(ACTIVITY): Reproduce the source text of each item below character for character, leaving out the pictures.

(AVAILABLE DATA):
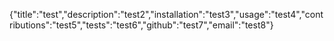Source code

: {"title":"test","description":"test2","installation":"test3","usage":"test4","contributions":"test5","tests":"test6","github":"test7","email":"test8"}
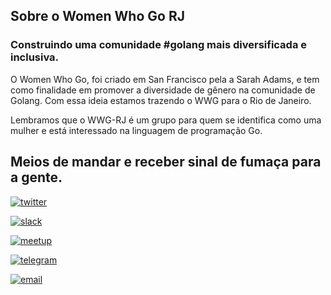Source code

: ## Sobre o Women Who Go RJ
### Construindo uma comunidade #golang mais diversificada e inclusiva.

O Women Who Go, foi criado em San Francisco pela a Sarah Adams, e tem como finalidade em promover a diversidade de gênero na comunidade de Golang. Com essa ideia estamos trazendo o WWG para o Rio de Janeiro.

Lembramos que o WWG-RJ é um grupo para quem se identifica como uma mulher e está interessado na linguagem de programação Go.


## Meios de mandar e receber sinal de fumaça para a gente.

[![twitter](http://3.bp.blogspot.com/-BKLoayOxU90/VlEfrKMH05I/AAAAAAAABPg/i_HzaHhUUPA/s1600/Icono%2Btwitter%2Brosa%2Bpeq.png=200x200)](https://twitter.com/WWGBrasil)

[![slack](http://www.freeiconspng.com/uploads/slack-icon-6.png=200x200)](https://gophers.slack.com/messages/womenwhogo)

[![meetup](https://www.shareicon.net/download/2016/11/24/856520_media_512x512.png=100x100)](https://www.meetup.com/pt-BR/wwg-rio)

[![telegram](http://www.lecard.com.br/img/telegram.png=100x100)](https://telegram.me/joinchat/BCOBsj6vVeV62WJXeajheA)

[![email](http://maede2.com.br/wp-content/uploads/2015/03/RvRIiYO.png=100x100)](riodejaneiro@womenwhogo.org)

(SOLUTION):
Source code

: {"title":"test","description":"test2","installation":"test3","usage":"test4","contributions":"test5","tests":"test6","github":"test7","email":"test8"}
Source code

: ## Sobre o Women Who Go RJ
### Construindo uma comunidade #golang mais diversificada e inclusiva.

O Women Who Go, foi criado em San Francisco pela a Sarah Adams, e tem como finalidade em promover a diversidade de gênero na comunidade de Golang. Com essa ideia estamos trazendo o WWG para o Rio de Janeiro.

Lembramos que o WWG-RJ é um grupo para quem se identifica como uma mulher e está interessado na linguagem de programação Go.


## Meios de mandar e receber sinal de fumaça para a gente.

[![twitter](http://3.bp.blogspot.com/-BKLoayOxU90/VlEfrKMH05I/AAAAAAAABPg/i_HzaHhUUPA/s1600/Icono%2Btwitter%2Brosa%2Bpeq.png=200x200)](https://twitter.com/WWGBrasil)

[![slack](http://www.freeiconspng.com/uploads/slack-icon-6.png=200x200)](https://gophers.slack.com/messages/womenwhogo)

[![meetup](https://www.shareicon.net/download/2016/11/24/856520_media_512x512.png=100x100)](https://www.meetup.com/pt-BR/wwg-rio)

[![telegram](http://www.lecard.com.br/img/telegram.png=100x100)](https://telegram.me/joinchat/BCOBsj6vVeV62WJXeajheA)

[![email](http://maede2.com.br/wp-content/uploads/2015/03/RvRIiYO.png=100x100)](riodejaneiro@womenwhogo.org)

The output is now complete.